Monthly Review - February

Friday 4th March 2016, 12:14pm

Monthly Summary February 2016

Interest Rates - Comments

RBNZ Governor Wheeler acknowledged that a lower OCR may be needed over the coming year, though they look to be on hold for now. OCR at 2.5% there is still scope for it to move lower with expectations of 50bps of cuts through till the end of the year, and for the OCR to remain on hold for most of 2017.

While additional OCR cuts from RBNZ could see mortgage rates fall, increases in global funding costs are pointing to higher rates.   We are still a savings deficient nation; however banks are less reliant on offshore mortgage rates than they were prior to the GFC.

Next OCR review is 10 March 2016.

Property Indicators   Record-low mortgage interest rates, tight dwelling supply and booming net immigration continue to support the housing market. Nevertheless, prices remain stretched relative to both incomes and rents, particularly in our largest city, where prices have started to recede. Attention is now shifting to the regions, which are playing catch-up. Households continue to exhibit leveraging-style behaviour with borrowing outstripping income growth.
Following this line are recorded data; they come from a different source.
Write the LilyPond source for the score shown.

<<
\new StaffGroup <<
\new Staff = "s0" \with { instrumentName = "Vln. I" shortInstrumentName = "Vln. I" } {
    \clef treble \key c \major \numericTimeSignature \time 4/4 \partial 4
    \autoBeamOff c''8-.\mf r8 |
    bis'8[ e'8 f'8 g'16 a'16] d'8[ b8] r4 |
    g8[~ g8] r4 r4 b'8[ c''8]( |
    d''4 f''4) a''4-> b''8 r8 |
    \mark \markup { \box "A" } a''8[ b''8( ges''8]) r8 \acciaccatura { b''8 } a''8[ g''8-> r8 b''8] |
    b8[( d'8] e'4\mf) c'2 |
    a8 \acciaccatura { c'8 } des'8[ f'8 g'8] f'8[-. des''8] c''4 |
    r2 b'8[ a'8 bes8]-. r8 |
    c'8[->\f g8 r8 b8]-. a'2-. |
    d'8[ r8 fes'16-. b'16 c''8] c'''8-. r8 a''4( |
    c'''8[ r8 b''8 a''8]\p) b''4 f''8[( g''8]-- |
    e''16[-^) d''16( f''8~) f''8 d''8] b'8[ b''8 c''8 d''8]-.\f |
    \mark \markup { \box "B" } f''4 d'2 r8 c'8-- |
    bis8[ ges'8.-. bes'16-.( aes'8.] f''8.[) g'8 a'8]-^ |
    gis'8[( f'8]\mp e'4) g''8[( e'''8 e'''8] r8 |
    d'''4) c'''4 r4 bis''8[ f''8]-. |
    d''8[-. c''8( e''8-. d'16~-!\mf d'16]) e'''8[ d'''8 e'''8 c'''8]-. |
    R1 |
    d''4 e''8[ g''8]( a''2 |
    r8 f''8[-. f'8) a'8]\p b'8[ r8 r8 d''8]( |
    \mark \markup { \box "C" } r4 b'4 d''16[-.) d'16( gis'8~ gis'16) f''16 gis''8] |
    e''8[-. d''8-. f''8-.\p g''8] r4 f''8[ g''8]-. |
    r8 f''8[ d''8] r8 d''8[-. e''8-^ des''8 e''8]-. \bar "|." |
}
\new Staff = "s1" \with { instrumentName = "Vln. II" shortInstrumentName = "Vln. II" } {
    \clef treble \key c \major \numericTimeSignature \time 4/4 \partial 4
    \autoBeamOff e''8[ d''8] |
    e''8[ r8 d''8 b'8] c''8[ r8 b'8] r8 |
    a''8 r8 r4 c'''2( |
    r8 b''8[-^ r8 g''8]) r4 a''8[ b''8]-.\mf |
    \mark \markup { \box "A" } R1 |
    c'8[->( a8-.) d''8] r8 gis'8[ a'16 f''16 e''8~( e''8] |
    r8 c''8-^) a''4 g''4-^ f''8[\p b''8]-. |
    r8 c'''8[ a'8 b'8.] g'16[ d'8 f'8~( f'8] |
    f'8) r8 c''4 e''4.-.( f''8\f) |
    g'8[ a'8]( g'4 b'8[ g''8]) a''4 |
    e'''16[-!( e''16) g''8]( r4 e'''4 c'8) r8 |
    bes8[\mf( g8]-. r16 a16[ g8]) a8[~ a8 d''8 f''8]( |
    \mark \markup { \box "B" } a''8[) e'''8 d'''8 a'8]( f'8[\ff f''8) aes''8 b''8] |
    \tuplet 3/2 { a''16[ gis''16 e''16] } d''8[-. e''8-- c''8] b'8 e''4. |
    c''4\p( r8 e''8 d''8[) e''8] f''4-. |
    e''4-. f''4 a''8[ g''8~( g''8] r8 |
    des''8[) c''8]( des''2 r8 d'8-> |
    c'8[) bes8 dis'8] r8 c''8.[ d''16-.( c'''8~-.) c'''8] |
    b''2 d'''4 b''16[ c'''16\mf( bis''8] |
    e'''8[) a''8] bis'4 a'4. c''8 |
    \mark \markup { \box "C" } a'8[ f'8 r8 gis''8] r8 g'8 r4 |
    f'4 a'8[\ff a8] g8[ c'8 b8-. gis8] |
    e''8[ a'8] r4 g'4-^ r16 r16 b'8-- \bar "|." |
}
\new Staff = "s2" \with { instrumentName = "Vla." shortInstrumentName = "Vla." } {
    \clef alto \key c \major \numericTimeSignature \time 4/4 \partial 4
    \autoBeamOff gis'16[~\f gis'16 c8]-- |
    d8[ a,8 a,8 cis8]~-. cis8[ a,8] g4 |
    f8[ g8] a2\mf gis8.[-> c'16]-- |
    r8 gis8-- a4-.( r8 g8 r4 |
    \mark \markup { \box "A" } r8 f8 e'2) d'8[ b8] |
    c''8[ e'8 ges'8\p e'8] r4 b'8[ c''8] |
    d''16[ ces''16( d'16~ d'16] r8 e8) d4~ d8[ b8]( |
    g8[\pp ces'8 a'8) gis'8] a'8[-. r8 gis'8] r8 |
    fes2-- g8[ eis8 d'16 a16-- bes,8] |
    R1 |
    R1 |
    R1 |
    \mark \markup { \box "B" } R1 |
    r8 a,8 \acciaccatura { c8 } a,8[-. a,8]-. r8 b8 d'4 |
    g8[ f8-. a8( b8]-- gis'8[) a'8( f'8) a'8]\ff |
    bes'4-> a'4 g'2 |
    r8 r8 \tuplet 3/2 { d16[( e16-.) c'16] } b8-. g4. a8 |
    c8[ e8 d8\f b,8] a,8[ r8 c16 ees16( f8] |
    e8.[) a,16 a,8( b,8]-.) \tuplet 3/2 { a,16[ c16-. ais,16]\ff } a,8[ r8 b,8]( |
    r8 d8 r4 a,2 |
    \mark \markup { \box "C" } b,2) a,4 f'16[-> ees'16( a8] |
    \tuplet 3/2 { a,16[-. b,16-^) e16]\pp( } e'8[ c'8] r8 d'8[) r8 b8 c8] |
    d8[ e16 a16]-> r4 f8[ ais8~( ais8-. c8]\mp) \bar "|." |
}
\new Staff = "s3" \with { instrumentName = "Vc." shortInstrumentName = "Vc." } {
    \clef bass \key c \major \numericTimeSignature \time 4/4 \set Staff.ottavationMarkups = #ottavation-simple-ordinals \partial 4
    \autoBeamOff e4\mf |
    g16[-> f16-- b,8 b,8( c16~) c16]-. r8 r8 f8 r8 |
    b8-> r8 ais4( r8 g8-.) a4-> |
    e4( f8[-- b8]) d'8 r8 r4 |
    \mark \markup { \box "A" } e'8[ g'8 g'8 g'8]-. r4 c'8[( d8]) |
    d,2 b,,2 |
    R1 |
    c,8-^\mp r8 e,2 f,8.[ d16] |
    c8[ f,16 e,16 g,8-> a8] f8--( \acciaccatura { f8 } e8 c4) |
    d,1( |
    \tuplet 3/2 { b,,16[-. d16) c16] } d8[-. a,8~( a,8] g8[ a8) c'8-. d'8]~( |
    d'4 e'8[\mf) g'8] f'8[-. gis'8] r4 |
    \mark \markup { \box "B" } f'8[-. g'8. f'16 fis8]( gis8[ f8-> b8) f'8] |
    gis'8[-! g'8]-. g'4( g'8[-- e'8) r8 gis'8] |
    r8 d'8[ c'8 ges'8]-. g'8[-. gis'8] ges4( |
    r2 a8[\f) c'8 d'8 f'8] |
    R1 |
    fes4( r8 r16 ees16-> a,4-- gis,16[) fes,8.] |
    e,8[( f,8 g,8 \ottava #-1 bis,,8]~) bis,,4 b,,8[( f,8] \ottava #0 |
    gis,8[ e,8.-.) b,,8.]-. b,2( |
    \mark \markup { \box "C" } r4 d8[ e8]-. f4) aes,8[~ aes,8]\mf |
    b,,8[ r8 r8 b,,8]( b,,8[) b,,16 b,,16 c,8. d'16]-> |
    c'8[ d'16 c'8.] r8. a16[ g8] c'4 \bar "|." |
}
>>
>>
Economic Check  The economy is performing well right here and now, and we generally expect respectable growth over 2016; New Zealand is more than dairying, there are other bright spots, and the economy has better structural foundations now.  The global scene; risks are elevated and weaker export prices (not just dairy) and higher global funding costs are a nasty mix for a commodity-dependent borrowing nation.

Other notes: Construction RBNZ bulletin states The Canterbury economy has proved resilient to the substantial destruction caused by the 2010 and 2011 earthquakes. The report, 'The Canterbury rebuild five years on from the Christchurch earthquake', provides an update on the economic progress made in the Canterbury rebuild.

Employment in construction has grown strongly, labour force participation in the region is higher than the rest of the country, and unemployment lower, the report’s authors say.

It is estimated that the total value of the rebuild will be $40 billion (in 2015 dollars). The rebuild is expected to continue for many years, with the reconstruction of commercial property yet to begin in earnest, anchor projects in the CBD still to be confirmed, and insurance claims yet to be settled.

As construction sector activity unwinds, other sectors will need to expand activity. In particular, activity in the tourism and education sectors remains substantially below pre-quake levels.

Information summarised from a mix of monthly reports from financial institutions.

This summary is of a general nature does not take into account your financial situation or goals and is not a personalised adviser service. Information is provided from sources that the author believes to be reliable; it is indicative and subject to change without notice.